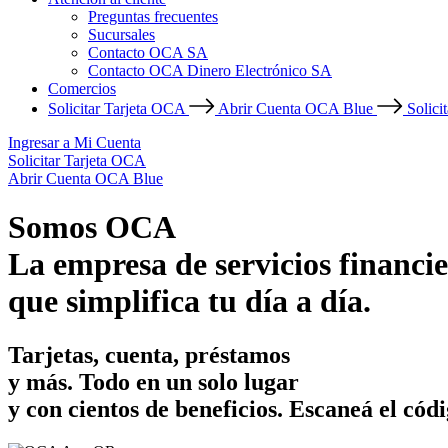
Preguntas frecuentes
Sucursales
Contacto OCA SA
Contacto OCA Dinero Electrónico SA
Comercios
Solicitar Tarjeta OCA
Abrir Cuenta OCA Blue
Solici
Ingresar a Mi Cuenta
Solicitar Tarjeta OCA
Abrir Cuenta OCA Blue
Somos OCA
La empresa de servicios financie
que simplifica tu día a día.
Tarjetas, cuenta, préstamos
y más. Todo en un solo lugar
y con cientos de beneficios.
Escaneá el códi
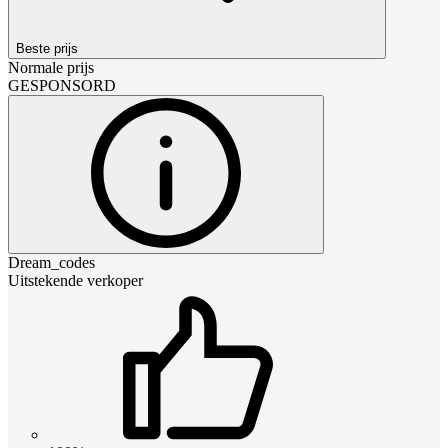
Beste prijs
Normale prijs
GESPONSORD
Dream_codes
Uitstekende verkoper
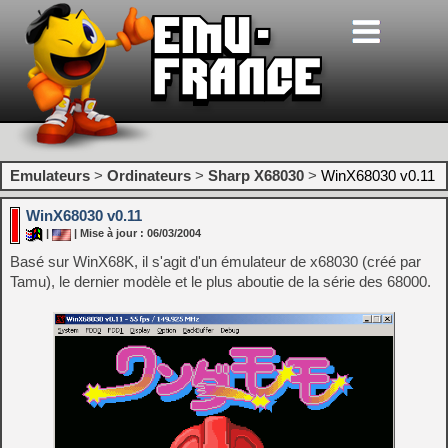
Emulateurs
>
Ordinateurs
>
Sharp X68030
>
WinX68030 v0.11
WinX68030 v0.11
|
| Mise à jour : 06/03/2004
Basé sur WinX68K, il s'agit d'un émulateur de x68030 (créé par
Tamu), le dernier modèle et le plus aboutie de la série des 68000.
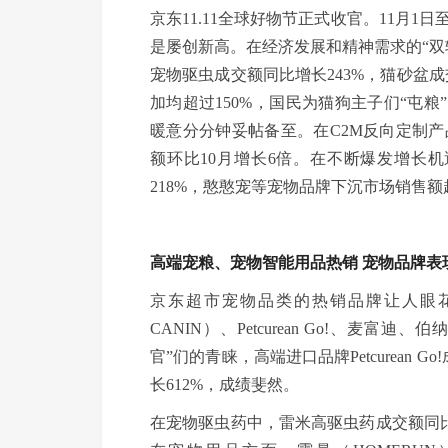
京东11.11全球好物节正式收官。11月
是屡创新高。在经济发展和精神需求的“双
宠物驱虫成交额同比增长243%，猫砂盆成
加均超过150%，国民为猫狗主子们“屯粮
暖意分分钟妥帖备至。在C2M反向定制
额环比10月增长6倍。在不断爆发增长机遇
218%，憨憨宠等宠物品牌下沉市场销售
高端宠粮、宠物智能用品热销 宠物品牌表
京东超市宠物品类的热销品牌让人眼花缭
CANIN）、Petcurean Go!、麦富
官”们的青睐，高端进口品牌Petcurean G
长612%，成绩斐然。
在宠物驱虫药中，雷米高驱虫药成交额同比增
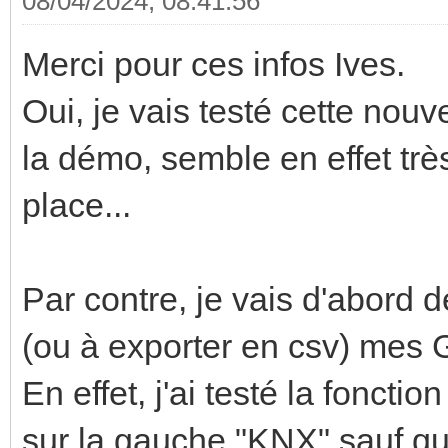
08/04/2024, 08:41:56
Merci pour ces infos Ives.
Oui, je vais testé cette nouv
la démo, semble en effet très
place...
Par contre, je vais d'abord
(ou à exporter en csv) mes 
En effet, j'ai testé la fonctio
sur la gauche "KNX" sauf q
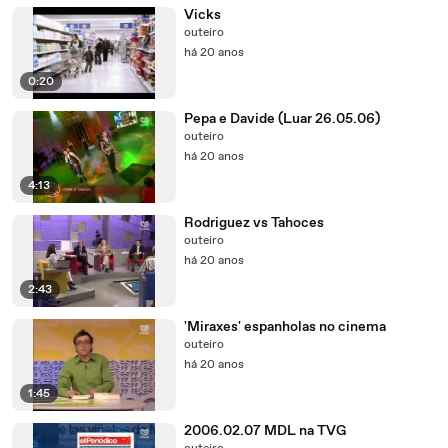
Vicks
outeiro
há 20 anos
0:20
Pepa e Davide (Luar 26.05.06)
outeiro
há 20 anos
4:13
Rodriguez vs Tahoces
outeiro
há 20 anos
2:43
'Miraxes' espanholas no cinema
outeiro
há 20 anos
1:45
2006.02.07 MDL na TVG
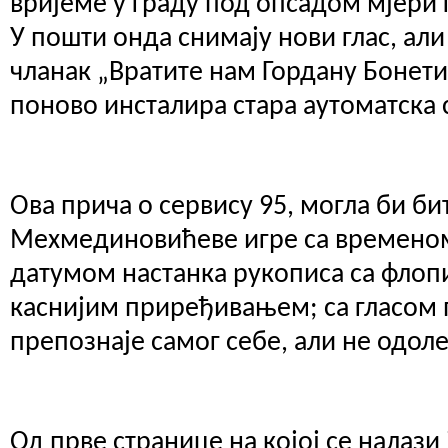
вријеме у граду под опсадом мјери 
У пошти онда снимају нови глас, а
чланак „Вратите нам Гордану Бонети“
поново инсталира стара аутоматска
Ова прича о сервису 95, могла би б
Мехмединовићеве игре са временом 
датумом настанка рукописа са флоп
каснијим приређивањем; са гласом 
препознаје самог себе, али не одол
Од прве странице на којој се налази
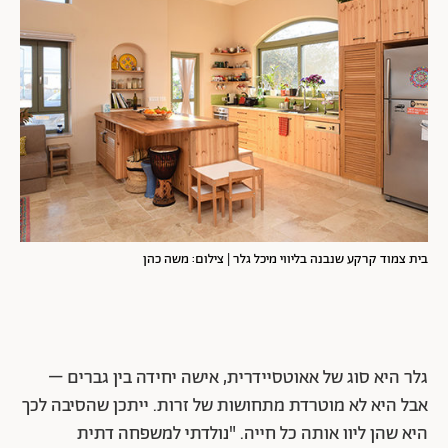
בית צמוד קרקע שנבנה בליווי מיכל גלר | צילום: משה כהן
גלר היא סוג של אאוטסיידרית, אישה יחידה בין גברים –
אבל היא לא מוטרדת מתחושות של זרות. ייתכן שהסיבה לכך
היא שהן ליוו אותה כל חייה. "נולדתי למשפחה דתית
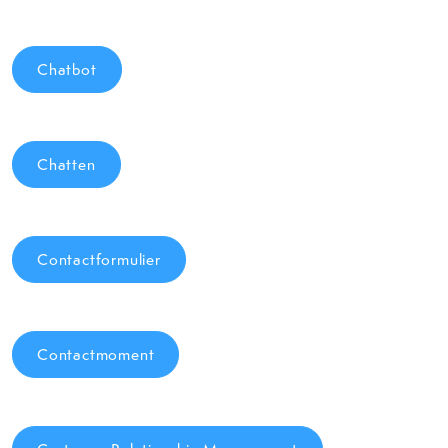
Chatbot
Chatten
Contactformulier
Contactmoment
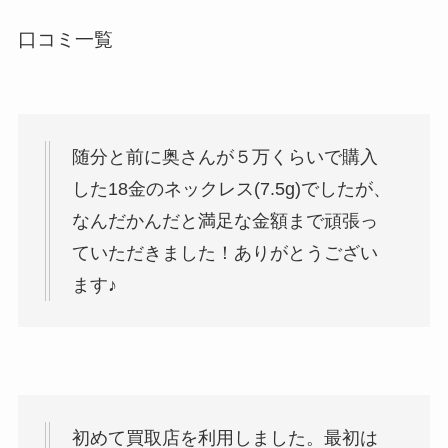
口コミ一覧
随分と前に奥さんが５万くらいで購入
した18金のネックレス(7.5g)でしたが、
なんだかんだと満足な金額まで頑張っ
ていただきました！ありがとうござい
ます♪
初めて買取店を利用しました。最初は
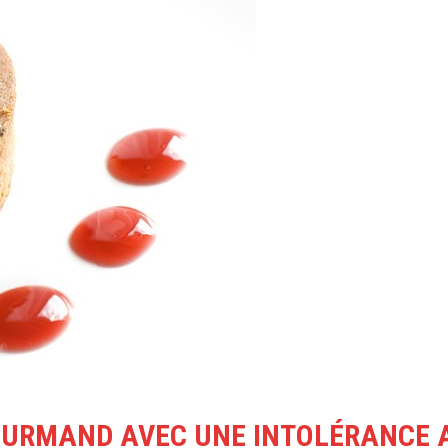
GOURMAND AVEC UNE INTOLÉRANCE 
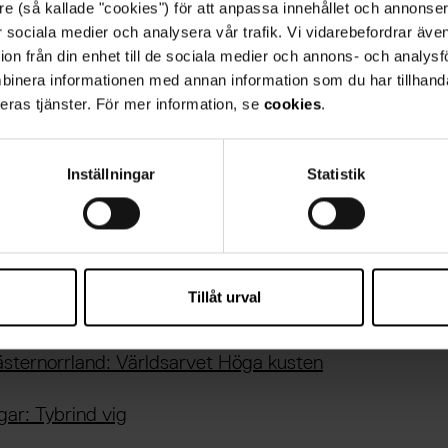
re (så kallade "cookies") för att anpassa innehållet och annonser
för sociala medier och analysera vår trafik. Vi vidarebefordrar äve
ion från din enhet till de sociala medier och annons- och analys
and
binera informationen med annan information som du har tillhanda
eras tjänster. För mer information, se
cookies
.
en stor landmassa som låg där dagens Nordsjön finns,
 och fastlandseuropa. Området försvann succesivt på 
na efter istidens slut. De sista delarna av Doggerland
Inställningar
Statistik
unt 7000 år sedan. Nutidens fiskare i området får ibla
et i sina nät: det kan till exempel vara redskap från 
 stenåldern, eller skelettdelar från mammutar.
Tillåt urval
ästernorrland: Världsarvet Höga kusten
ar: Tybrind vig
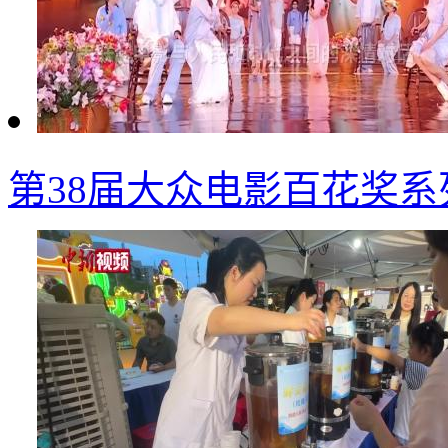
第38届大众电影百花奖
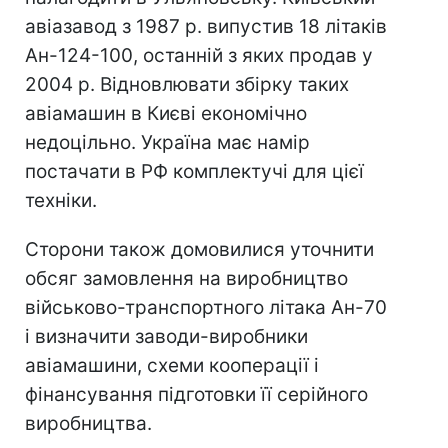
авіазавод з 1987 р. випустив 18 літаків
Ан-124-100, останній з яких продав у
2004 р. Відновлювати збірку таких
авіамашин в Києві економічно
недоцільно. Україна має намір
постачати в РФ комплектучі для цієї
техніки.
Сторони також домовилися уточнити
обсяг замовлення на виробництво
військово-транспортного літака Ан-70
і визначити заводи-виробники
авіамашини, схеми кооперації і
фінансування підготовки її серійного
виробництва.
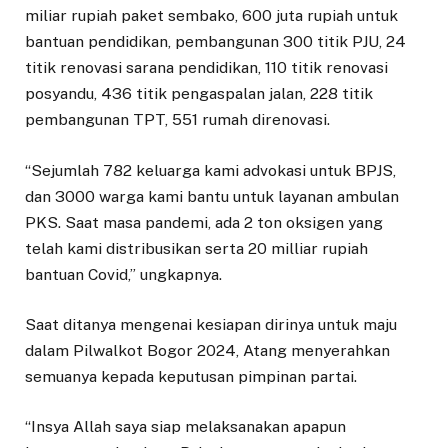
miliar rupiah paket sembako, 600 juta rupiah untuk
bantuan pendidikan, pembangunan 300 titik PJU, 24
titik renovasi sarana pendidikan, 110 titik renovasi
posyandu, 436 titik pengaspalan jalan, 228 titik
pembangunan TPT, 551 rumah direnovasi.
“Sejumlah 782 keluarga kami advokasi untuk BPJS,
dan 3000 warga kami bantu untuk layanan ambulan
PKS. Saat masa pandemi, ada 2 ton oksigen yang
telah kami distribusikan serta 20 milliar rupiah
bantuan Covid,” ungkapnya.
Saat ditanya mengenai kesiapan dirinya untuk maju
dalam Pilwalkot Bogor 2024, Atang menyerahkan
semuanya kepada keputusan pimpinan partai.
“Insya Allah saya siap melaksanakan apapun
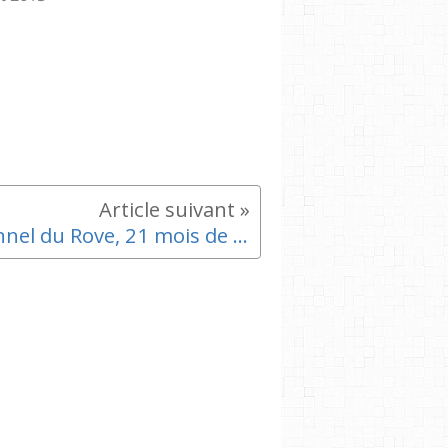
Tunnel du Rove, 21 mois de travaux - La Provence 1 Août 2013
####
*AIM OF THE EXERCISE*:
Copy out the text read from each of the items above word for word, leaving the pictures out of your answer.

*RESPONSE AREA*:
Preguntas frecuentes
Sucursales
Contacto OCA SA
Contacto OCA Dinero Electrónico SA
Comercios
Solicitar Tarjeta OCA
Abrir Cuenta OCA Blue
Solici
Ingresar a Mi Cuenta
Solicitar Tarjeta OCA
Abrir Cuenta OCA Blue
Somos OCA
La empresa de servicios financie
que simplifica tu día a día.
Tarjetas, cuenta, préstamos
y más. Todo en un solo lugar
y con cientos de beneficios.
Escaneá el códi
Beste prijs
Normale prijs
GESPONSORD
Dream_codes
Uitstekende verkoper
Emulateurs
>
Ordinateurs
>
Sharp X68030
>
WinX68030 v0.11
WinX68030 v0.11
|
| Mise à jour : 06/03/2004
Basé sur WinX68K, il s'agit d'un émulateur de x68030 (créé par
Tamu), le dernier modèle et le plus aboutie de la série des 68000.
京东11.11全球好物节正式收官。11月
是屡创新高。在经济发展和精神需求的“双
宠物驱虫成交额同比增长243%，猫砂盆成
加均超过150%，国民为猫狗主子们“屯粮
暖意分分钟妥帖备至。在C2M反向定制
额环比10月增长6倍。在不断爆发增长机遇
218%，憨憨宠等宠物品牌下沉市场销售
高端宠粮、宠物智能用品热销 宠物品牌表
京东超市宠物品类的热销品牌让人眼花缭
CANIN）、Petcurean Go!、麦富
官”们的青睐，高端进口品牌Petcurean G
长612%，成绩斐然。
在宠物驱虫药中，雷米高驱虫药成交额同比增
08/04/2024, 08:41:56
Merci pour ces infos Ives.
Oui, je vais testé cette nouv
la démo, semble en effet très
place...
Par contre, je vais d'abord
(ou à exporter en csv) mes 
En effet, j'ai testé la fonctio
sur la gauche "KNX" sauf q
Vicks
outeiro
há 20 anos
0:20
Pepa e Davide (Luar 26.05.06)
outeiro
há 20 anos
4:13
Rodriguez vs Tahoces
outeiro
há 20 anos
2:43
'Miraxes' espanholas no cinema
outeiro
há 20 anos
1:45
2006.02.07 MDL na TVG
вријеме у граду под опсадом мјери 
У пошти онда снимају нови глас, а
чланак „Вратите нам Гордану Бонети“
поново инсталира стара аутоматска
Ова прича о сервису 95, могла би б
Мехмединовићеве игре са временом 
датумом настанка рукописа са флоп
каснијим приређивањем; са гласом 
препознаје самог себе, али не одол
Од прве странице на којој се налази
בית צמוד קרקע שנבנה בליווי מיכל גלר | צילום: משה כהן
גלר היא סוג של אאוטסיידרית, אישה יחידה בין גברים –
אבל היא לא מוטרדת מתחושות של זרות. ייתכן שהסיבה לכך
היא שהן ליוו אותה כל חייה. "נולדתי למשפחה דתית
Chatbot
Chatten
Contactformulier
Contactmoment
口コミ一覧
随分と前に奥さんが５万くらいで購入
した18金のネックレス(7.5g)でしたが、
なんだかんだと満足な金額まで頑張っ
ていただきました！ありがとうござい
ます♪
初めて買取店を利用しました。最初は
GOURMAND AVEC UNE INTOLÉRANCE 
re (så kallade "cookies") för att anpassa innehållet och annonser
för sociala medier och analysera vår trafik. Vi vidarebefordrar äve
ion från din enhet till de sociala medier och annons- och analys
and
binera informationen med annan information som du har tillhanda
eras tjänster. För mer information, se
cookies
.
en stor landmassa som låg där dagens Nordsjön finns,
 och fastlandseuropa. Området försvann succesivt på 
na efter istidens slut. De sista delarna av Doggerland
Inställningar
Statistik
unt 7000 år sedan. Nutidens fiskare i området får ibla
et i sina nät: det kan till exempel vara redskap från 
 stenåldern, eller skelettdelar från mammutar.
Tillåt urval
ästernorrland: Världsarvet Höga kusten
ar: Tybrind vig
第38届大众电影百花奖
авіазавод з 1987 р. випустив 18 літаків
Ан-124-100, останній з яких продав у
2004 р. Відновлювати збірку таких
авіамашин в Києві економічно
недоцільно. Україна має намір
постачати в РФ комплектучі для цієї
техніки.
Сторони також домовилися уточнити
обсяг замовлення на виробництво
військово-транспортного літака Ан-70
і визначити заводи-виробники
авіамашини, схеми кооперації і
фінансування підготовки її серійного
виробництва.
miliar rupiah paket sembako, 600 juta rupiah untuk
bantuan pendidikan, pembangunan 300 titik PJU, 24
titik renovasi sarana pendidikan, 110 titik renovasi
posyandu, 436 titik pengaspalan jalan, 228 titik
pembangunan TPT, 551 rumah direnovasi.
“Sejumlah 782 keluarga kami advokasi untuk BPJS,
dan 3000 warga kami bantu untuk layanan ambulan
PKS. Saat masa pandemi, ada 2 ton oksigen yang
telah kami distribusikan serta 20 milliar rupiah
bantuan Covid,” ungkapnya.
Saat ditanya mengenai kesiapan dirinya untuk maju
dalam Pilwalkot Bogor 2024, Atang menyerahkan
semuanya kepada keputusan pimpinan partai.
“Insya Allah saya siap melaksanakan apapun
Tunnel du Rove, 21 mois de travaux - La Provence 1 Août 2013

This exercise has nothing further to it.